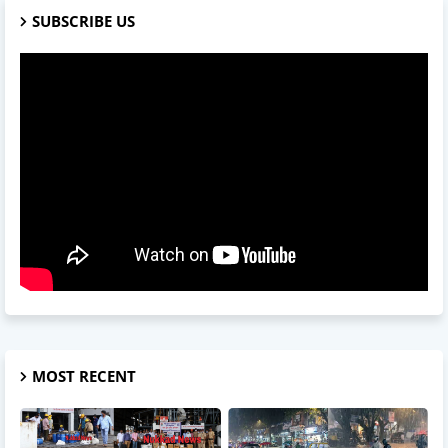
SUBSCRIBE US
MOST RECENT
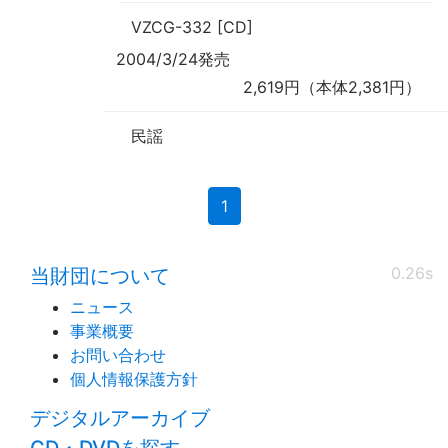
VZCG-332 [CD]
2004/3/24発売
2,619円（本体2,381円）
民謡
(current)
1
0.26s
当財団について
ニュース
事業概要
お問い合わせ
個人情報保護方針
デジタルアーカイブ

|---|

## To-do item
An exact copy of the material is required, minus the pictures.

## Result for this exercise
SUBSCRIBE US
MOST RECENT
VZCG-332 [CD]
2004/3/24発売
2,619円（本体2,381円）
民謡
(current)
1
0.26s
当財団について
ニュース
事業概要
お問い合わせ
個人情報保護方針
デジタルアーカイブ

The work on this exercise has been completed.